First steps - get a hold of wilderness maps.
Spatial comparison of BD status to CHI
Similar to Selig et al 2014 - define "bins" of cumulative impact (high/low) as well as trend (increasing/decreasing/stable); compare these to metrics of biodiversity magnitude (species richness, range-rarity-weighted species richness, maybe normalized range-rarity-weighted species richness, as in Selig paper) as well as biodiversity status (mean status, % threatened, trend, etc).
These can be broken out by classes of stressors, as well as taxonomic groups.
With multiple dimensions of comparison (BD magnitude, status, CHI stressors, trends) it becomes important to identify which overlaps indicate what kinds of prioritization.

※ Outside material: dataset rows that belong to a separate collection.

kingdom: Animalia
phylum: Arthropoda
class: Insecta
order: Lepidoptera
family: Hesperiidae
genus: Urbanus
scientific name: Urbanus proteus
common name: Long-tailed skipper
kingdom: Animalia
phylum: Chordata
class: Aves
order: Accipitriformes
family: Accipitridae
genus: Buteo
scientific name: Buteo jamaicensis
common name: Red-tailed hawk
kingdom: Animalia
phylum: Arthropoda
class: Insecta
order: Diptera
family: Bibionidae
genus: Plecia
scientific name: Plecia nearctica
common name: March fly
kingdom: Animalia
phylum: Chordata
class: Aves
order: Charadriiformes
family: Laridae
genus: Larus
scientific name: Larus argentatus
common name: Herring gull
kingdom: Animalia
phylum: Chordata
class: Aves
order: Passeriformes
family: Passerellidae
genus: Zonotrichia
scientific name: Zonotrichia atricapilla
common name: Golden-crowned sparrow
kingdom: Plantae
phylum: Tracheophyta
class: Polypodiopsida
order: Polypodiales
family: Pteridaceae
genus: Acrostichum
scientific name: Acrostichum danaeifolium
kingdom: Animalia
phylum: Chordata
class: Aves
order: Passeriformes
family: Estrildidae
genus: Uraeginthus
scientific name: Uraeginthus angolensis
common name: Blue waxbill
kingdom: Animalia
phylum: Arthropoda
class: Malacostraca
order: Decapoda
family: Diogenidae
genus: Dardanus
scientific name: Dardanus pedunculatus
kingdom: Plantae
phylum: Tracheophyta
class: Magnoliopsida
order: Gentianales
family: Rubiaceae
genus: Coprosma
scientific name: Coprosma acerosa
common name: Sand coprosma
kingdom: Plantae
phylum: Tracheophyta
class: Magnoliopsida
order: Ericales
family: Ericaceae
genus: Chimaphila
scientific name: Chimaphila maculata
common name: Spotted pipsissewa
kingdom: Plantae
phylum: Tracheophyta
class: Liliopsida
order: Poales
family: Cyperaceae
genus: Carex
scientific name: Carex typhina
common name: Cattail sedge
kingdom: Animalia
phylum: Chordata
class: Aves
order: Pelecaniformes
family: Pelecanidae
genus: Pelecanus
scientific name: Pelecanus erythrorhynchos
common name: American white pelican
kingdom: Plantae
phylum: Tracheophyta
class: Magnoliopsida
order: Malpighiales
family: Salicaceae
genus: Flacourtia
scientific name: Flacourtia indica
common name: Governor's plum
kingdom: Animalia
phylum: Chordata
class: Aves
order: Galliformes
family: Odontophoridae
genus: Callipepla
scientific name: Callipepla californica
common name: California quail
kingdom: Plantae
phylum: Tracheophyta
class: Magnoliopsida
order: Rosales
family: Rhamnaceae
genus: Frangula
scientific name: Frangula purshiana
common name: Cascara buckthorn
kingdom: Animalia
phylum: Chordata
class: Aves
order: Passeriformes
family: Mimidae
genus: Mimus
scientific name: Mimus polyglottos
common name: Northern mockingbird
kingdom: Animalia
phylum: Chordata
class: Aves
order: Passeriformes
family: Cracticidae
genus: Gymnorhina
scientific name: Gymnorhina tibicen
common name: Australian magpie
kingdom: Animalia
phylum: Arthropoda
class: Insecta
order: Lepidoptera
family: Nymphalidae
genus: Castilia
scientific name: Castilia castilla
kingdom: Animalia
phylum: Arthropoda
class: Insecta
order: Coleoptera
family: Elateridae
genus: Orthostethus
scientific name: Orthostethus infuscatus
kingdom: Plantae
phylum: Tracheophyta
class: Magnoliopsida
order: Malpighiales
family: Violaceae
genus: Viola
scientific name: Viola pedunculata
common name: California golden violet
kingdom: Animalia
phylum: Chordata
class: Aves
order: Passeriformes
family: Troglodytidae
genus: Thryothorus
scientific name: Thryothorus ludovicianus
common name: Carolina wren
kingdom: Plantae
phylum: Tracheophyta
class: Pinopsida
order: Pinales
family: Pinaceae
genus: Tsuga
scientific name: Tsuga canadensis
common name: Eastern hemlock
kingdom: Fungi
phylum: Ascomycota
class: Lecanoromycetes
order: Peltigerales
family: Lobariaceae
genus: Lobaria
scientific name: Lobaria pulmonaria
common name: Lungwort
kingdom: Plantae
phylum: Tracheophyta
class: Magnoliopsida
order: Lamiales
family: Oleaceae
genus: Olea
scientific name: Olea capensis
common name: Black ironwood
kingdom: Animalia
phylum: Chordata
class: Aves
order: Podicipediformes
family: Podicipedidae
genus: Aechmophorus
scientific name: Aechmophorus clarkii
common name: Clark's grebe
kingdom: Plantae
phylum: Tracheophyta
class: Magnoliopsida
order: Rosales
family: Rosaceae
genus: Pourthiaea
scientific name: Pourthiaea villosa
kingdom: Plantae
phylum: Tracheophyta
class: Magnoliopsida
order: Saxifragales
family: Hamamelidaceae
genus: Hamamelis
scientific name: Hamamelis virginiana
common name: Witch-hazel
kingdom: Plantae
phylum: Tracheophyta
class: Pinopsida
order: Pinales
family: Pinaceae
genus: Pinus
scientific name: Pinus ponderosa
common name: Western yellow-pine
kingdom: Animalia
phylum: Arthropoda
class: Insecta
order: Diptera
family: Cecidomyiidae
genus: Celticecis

Species-specific comparison of status to CHI
For each species in the dataset, identify how its spatial distribution overlaps with cumulative impact maps. Consider like a density plot of presence in various levels of CHI (low-medium-high) on one axis and density plot of presence vs. CHI trend in another, described by distribution parameters (i.e. mean and variance probably)
These can be aggregated up to taxonomic group level to get a sense of the taxon's general exposure to stressors. How to aggregate - area weighted? all species equally weighted? inverse area weighted?
Perhaps regional aggregation might be interesting as well.